# Tarantula Growth Rates



## The Lone Gunman (Oct 14, 2009)

I’m interested in learning more about the growth rates of the following eight species:

Mexican Red Knee (Brachypelma smithi)
Big Bend Gold (Aphonopelma caniceps)
New River Rust Rump (Aphonopelma sp.)
Chaco Golden Knee (Grammostola pulcheripes)
Salmon Pink (Lasiodora parahybana)
Brazilian Black (Grammostola pulchra)
Desert Blonde (Aphonopelma chalcodes)
Curly Hair (Brachypelma albopilosum)

Can anyone with experience of rearing any of these tarantula species from spiderlings please give me an estimate on approximately how fast they are likely to grow from a 1cm leg span up to 4cm, 8cm, 12cm and their full adult sizes?

My collection currently consists of three adult female Chilean Roses, which I’ve had for around eight or nine years, a juvenile Mexican Red Knee (approx leg span 5cm), a juvenile New River Rust Rump (7cm), a Big Bend Gold spiderling (3cm) and a Brazilian Black spiderling (1.5cm). The juveniles and spiderlings have all been purchased relatively recently.

I’m interested in possibly adding one or two of the other four species I’ve mentioned to my collection, so any advice on their expected growth rates would be very much appreciated so that I can plan ahead as regards the space I am likely to need to house them in future.

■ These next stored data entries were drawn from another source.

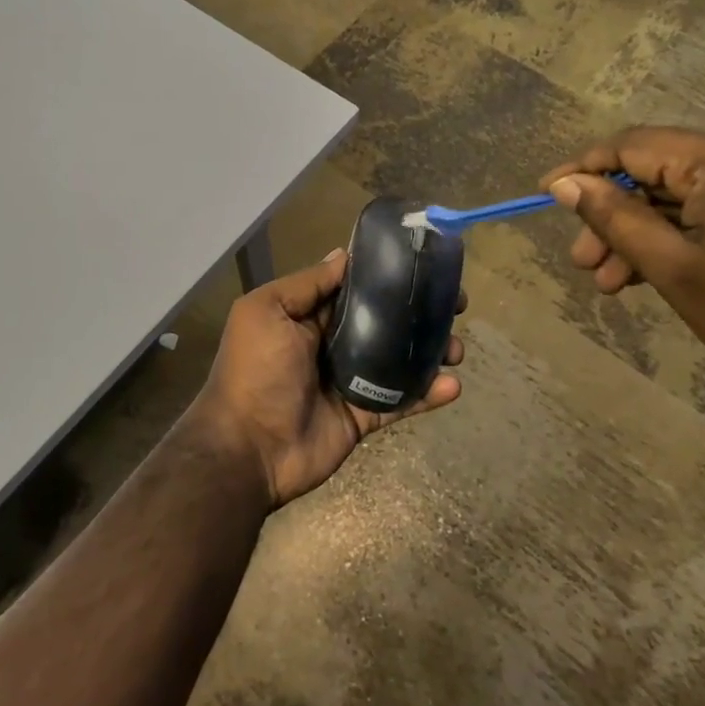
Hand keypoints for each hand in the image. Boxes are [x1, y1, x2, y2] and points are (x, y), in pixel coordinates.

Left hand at [186, 249, 464, 508]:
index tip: (423, 263)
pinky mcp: (363, 415)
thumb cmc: (255, 371)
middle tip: (455, 303)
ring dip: (430, 350)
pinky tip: (452, 384)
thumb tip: (343, 255)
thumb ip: (306, 285)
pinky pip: (401, 400)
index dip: (386, 276)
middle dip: (418, 310)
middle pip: (383, 321)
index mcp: (306, 317)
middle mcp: (330, 344)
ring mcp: (349, 381)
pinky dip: (428, 393)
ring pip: (398, 359)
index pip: (353, 288)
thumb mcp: (267, 312)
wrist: (248, 449)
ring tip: (456, 347)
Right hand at [541, 128, 704, 429]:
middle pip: (662, 172)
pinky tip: (651, 271)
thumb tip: (564, 184)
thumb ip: (613, 218)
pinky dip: (684, 233)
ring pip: (688, 193)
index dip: (585, 169)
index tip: (546, 192)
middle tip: (583, 262)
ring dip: (646, 231)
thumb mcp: (672, 268)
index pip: (637, 146)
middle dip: (617, 216)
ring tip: (610, 281)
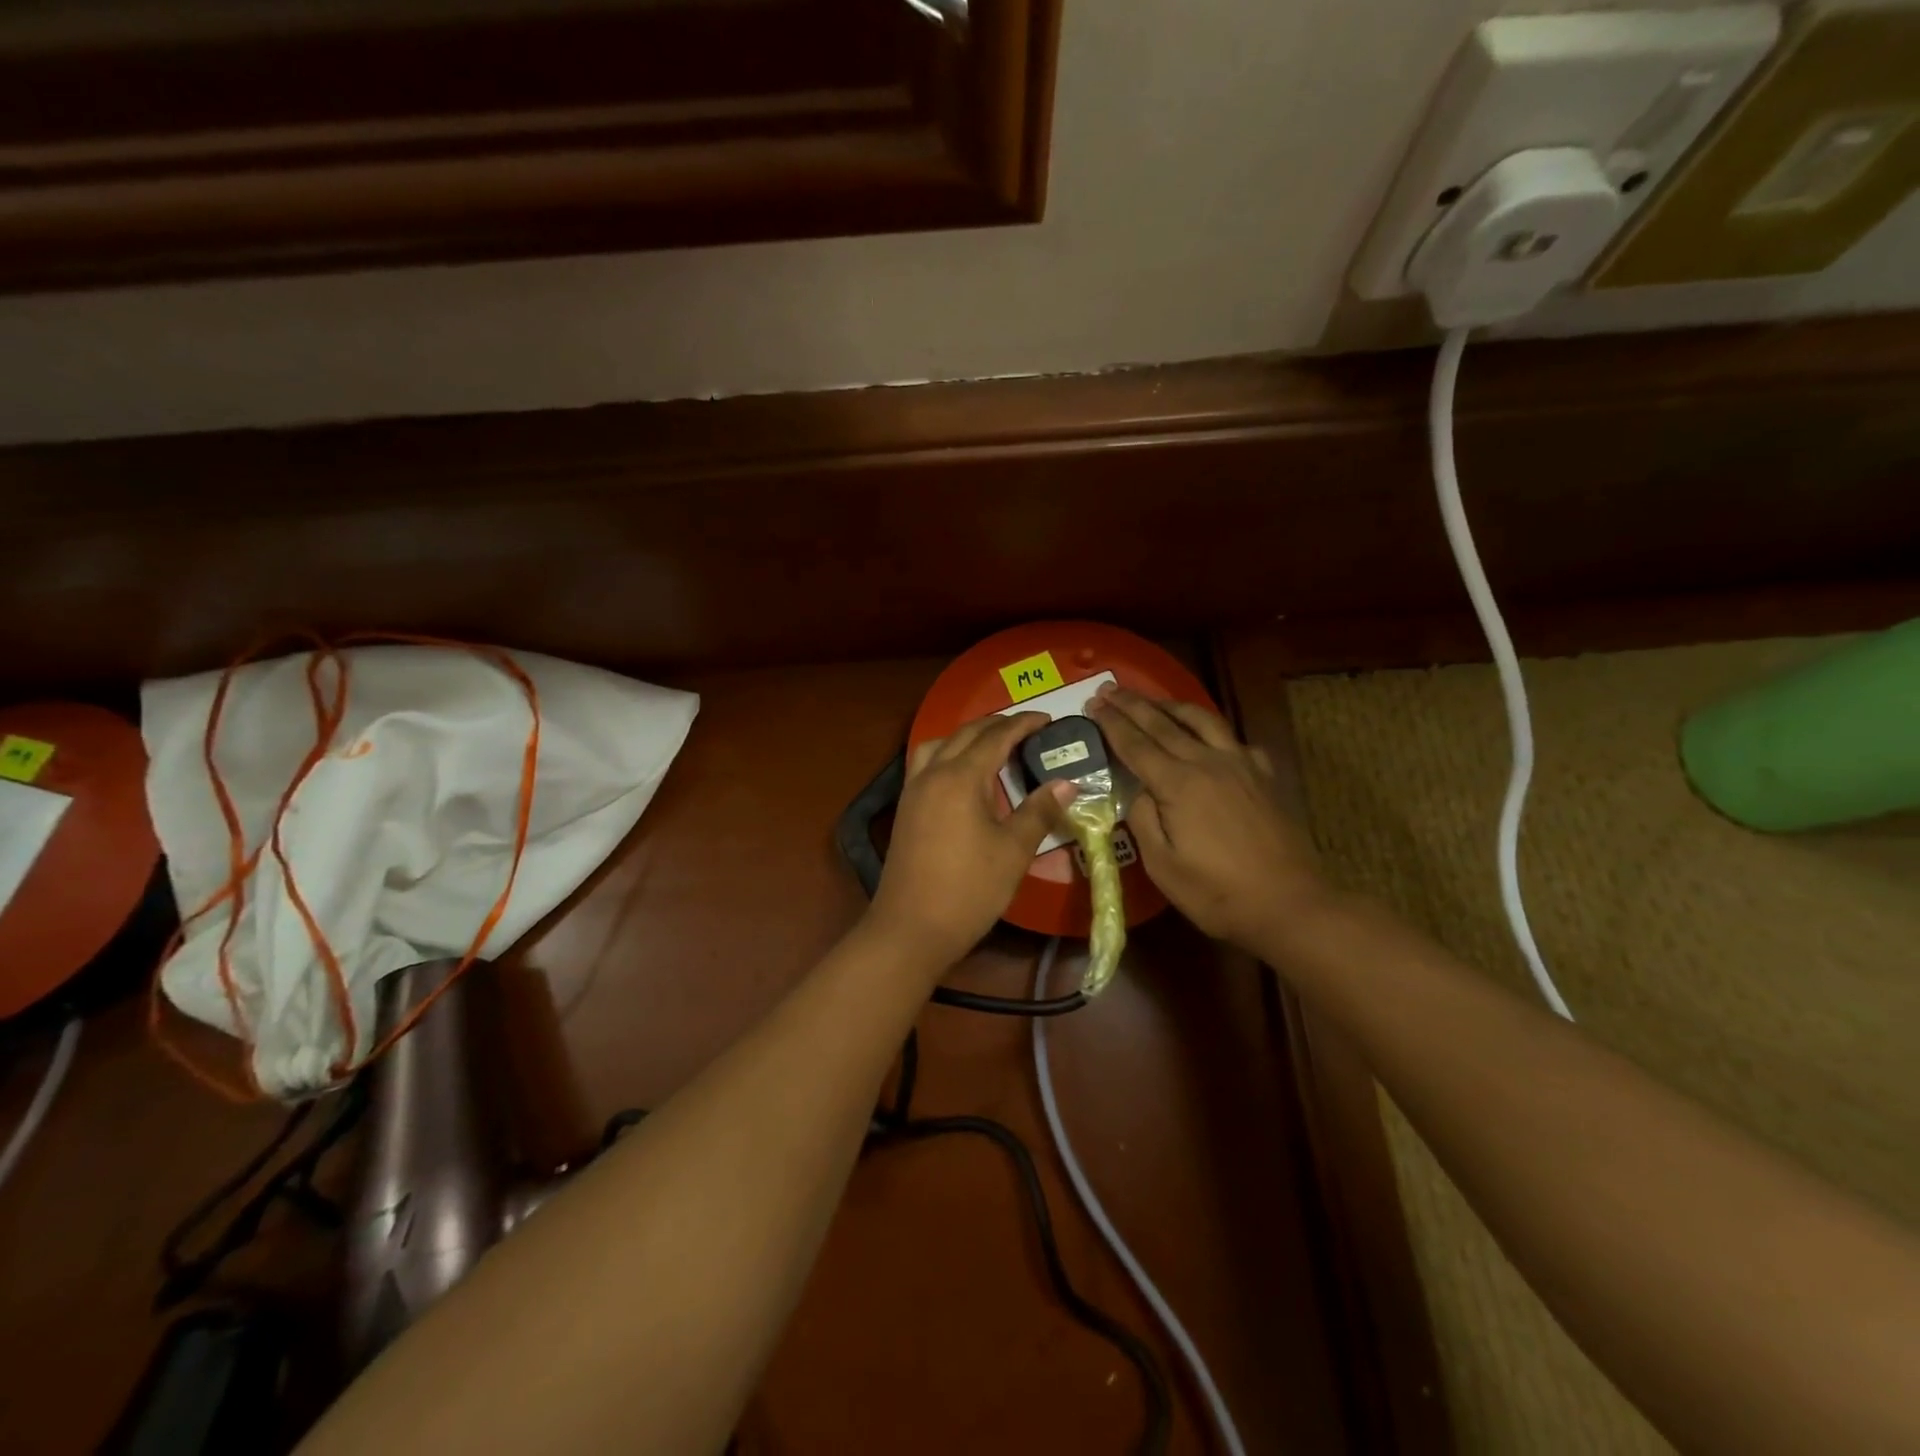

Many thanks in advance for any help.


----------



## ph0bia (Feb 21, 2009)

*Average Maturation Time in Years - Male/Female:*

Mexican Red Knee (Brachypelma smithi): 3/9
Big Bend Gold (Aphonopelma caniceps): 2/6
New River Rust Rump (Aphonopelma sp.): 2/6
Chaco Golden Knee (Grammostola pulcheripes): 3/9
Salmon Pink (Lasiodora parahybana): 1/2
Brazilian Black (Grammostola pulchra): 2/6
Desert Blonde (Aphonopelma chalcodes): 3/9
Curly Hair (Brachypelma albopilosum): 2/4

That's a very rough approximation of the average time taken to reach maturity. Thing is, it's very dependent on care - ie, higher temps (but never over 95!) and more regular feeding usually accelerates growth (and ultimately death) whereas the opposite is also true.


----------